-- Opening Marker --

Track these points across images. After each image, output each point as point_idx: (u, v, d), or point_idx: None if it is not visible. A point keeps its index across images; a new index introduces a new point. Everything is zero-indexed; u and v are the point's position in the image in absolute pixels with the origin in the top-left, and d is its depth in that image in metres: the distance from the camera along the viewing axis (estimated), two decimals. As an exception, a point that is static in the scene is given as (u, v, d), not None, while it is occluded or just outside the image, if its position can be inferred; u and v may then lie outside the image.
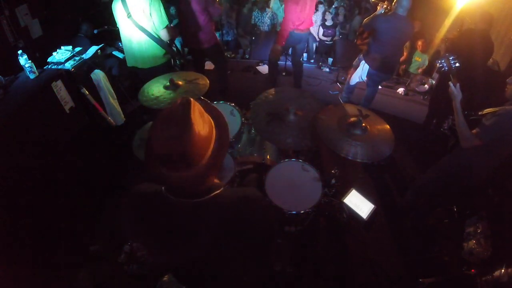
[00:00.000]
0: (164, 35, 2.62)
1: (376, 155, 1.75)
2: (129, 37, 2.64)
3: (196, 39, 3.15)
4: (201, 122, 0.78)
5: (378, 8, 3.31)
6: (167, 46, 2.76)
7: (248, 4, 5.39)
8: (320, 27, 5.17)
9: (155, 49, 2.69)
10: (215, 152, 0.83)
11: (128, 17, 2.50)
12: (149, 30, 2.57)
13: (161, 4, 2.53)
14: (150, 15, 2.49)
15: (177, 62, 2.97)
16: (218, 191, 0.88)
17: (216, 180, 0.94)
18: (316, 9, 5.17)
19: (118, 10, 2.54)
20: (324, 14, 5.14)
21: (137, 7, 2.47)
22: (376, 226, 2.48)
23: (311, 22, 3.51)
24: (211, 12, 3.05)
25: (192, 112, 0.76)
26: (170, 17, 3.25)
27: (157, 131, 0.76)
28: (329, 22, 5.10)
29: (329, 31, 5.14)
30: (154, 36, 2.62)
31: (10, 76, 2.20)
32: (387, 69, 3.28)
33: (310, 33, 3.65)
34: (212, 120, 0.86)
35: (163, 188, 0.89)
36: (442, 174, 2.18)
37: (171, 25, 2.71)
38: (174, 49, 2.97)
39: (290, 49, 3.83)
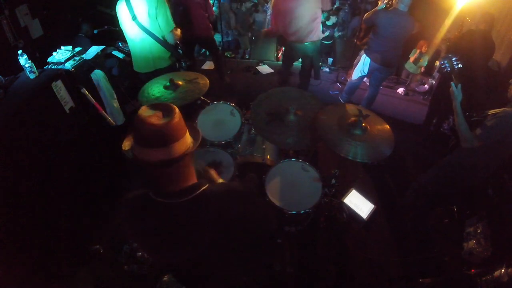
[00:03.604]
0: (170, 38, 2.59)
1: (376, 155, 1.75)
2: (134, 40, 2.59)
3: (193, 31, 3.51)
4: (181, 118, 0.88)
5: (379, 3, 3.31)
6: (173, 48, 2.72)
7: (246, 3, 5.38)
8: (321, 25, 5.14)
9: (161, 52, 2.65)
10: (189, 140, 0.90)
11: (133, 19, 2.44)
12: (155, 32, 2.52)
13: (167, 7, 2.49)
14: (156, 18, 2.45)
15: (183, 65, 2.94)
16: (204, 187, 0.91)
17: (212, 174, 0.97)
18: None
19: (122, 12, 2.48)
20: (328, 15, 5.09)
21: (143, 9, 2.42)
22: (376, 226, 2.48)
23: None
24: (208, 11, 3.59)
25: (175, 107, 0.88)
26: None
27: (143, 114, 0.84)
28: (329, 22, 5.07)
29: (328, 30, 5.10)
30: (160, 38, 2.57)
31: (10, 76, 2.19)
32: (389, 64, 3.28)
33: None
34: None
35: (150, 192, 0.90)
36: (442, 174, 2.18)
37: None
38: (180, 51, 2.94)
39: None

-- Closing Marker --

## What you need to do
Transcribe the data completely. No pictures should appear in the transcription.

## Reply
Track these points across images. After each image, output each point as point_idx: (u, v, d), or point_idx: None if it is not visible. A point keeps its index across images; a new index introduces a new point. Everything is zero-indexed; u and v are the point's position in the image in absolute pixels with the origin in the top-left, and d is its depth in that image in metres: the distance from the camera along the viewing axis (estimated), two decimals. As an exception, a point that is static in the scene is given as (u, v, d), not None, while it is occluded or just outside the image, if its position can be inferred; u and v may then lie outside the image.
[00:00.000]
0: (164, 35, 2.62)
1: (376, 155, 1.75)
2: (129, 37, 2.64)
3: (196, 39, 3.15)
4: (201, 122, 0.78)
5: (378, 8, 3.31)
6: (167, 46, 2.76)
7: (248, 4, 5.39)
8: (320, 27, 5.17)
9: (155, 49, 2.69)
10: (215, 152, 0.83)
11: (128, 17, 2.50)
12: (149, 30, 2.57)
13: (161, 4, 2.53)
14: (150, 15, 2.49)
15: (177, 62, 2.97)
16: (218, 191, 0.88)
17: (216, 180, 0.94)
18: (316, 9, 5.17)
19: (118, 10, 2.54)
20: (324, 14, 5.14)
21: (137, 7, 2.47)
22: (376, 226, 2.48)
23: (311, 22, 3.51)
24: (211, 12, 3.05)
25: (192, 112, 0.76)
26: (170, 17, 3.25)
27: (157, 131, 0.76)
28: (329, 22, 5.10)
29: (329, 31, 5.14)
30: (154, 36, 2.62)
31: (10, 76, 2.20)
32: (387, 69, 3.28)
33: (310, 33, 3.65)
34: (212, 120, 0.86)
35: (163, 188, 0.89)
36: (442, 174, 2.18)
37: (171, 25, 2.71)
38: (174, 49, 2.97)
39: (290, 49, 3.83)
[00:03.604]
0: (170, 38, 2.59)
1: (376, 155, 1.75)
2: (134, 40, 2.59)
3: (193, 31, 3.51)
4: (181, 118, 0.88)
5: (379, 3, 3.31)
6: (173, 48, 2.72)
7: (246, 3, 5.38)
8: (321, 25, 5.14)
9: (161, 52, 2.65)
10: (189, 140, 0.90)
11: (133, 19, 2.44)
12: (155, 32, 2.52)
13: (167, 7, 2.49)
14: (156, 18, 2.45)
15: (183, 65, 2.94)
16: (204, 187, 0.91)
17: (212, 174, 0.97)
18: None
19: (122, 12, 2.48)
20: (328, 15, 5.09)
21: (143, 9, 2.42)
22: (376, 226, 2.48)
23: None
24: (208, 11, 3.59)
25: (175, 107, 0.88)
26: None
27: (143, 114, 0.84)
28: (329, 22, 5.07)
29: (328, 30, 5.10)
30: (160, 38, 2.57)
31: (10, 76, 2.19)
32: (389, 64, 3.28)
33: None
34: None
35: (150, 192, 0.90)
36: (442, 174, 2.18)
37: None
38: (180, 51, 2.94)
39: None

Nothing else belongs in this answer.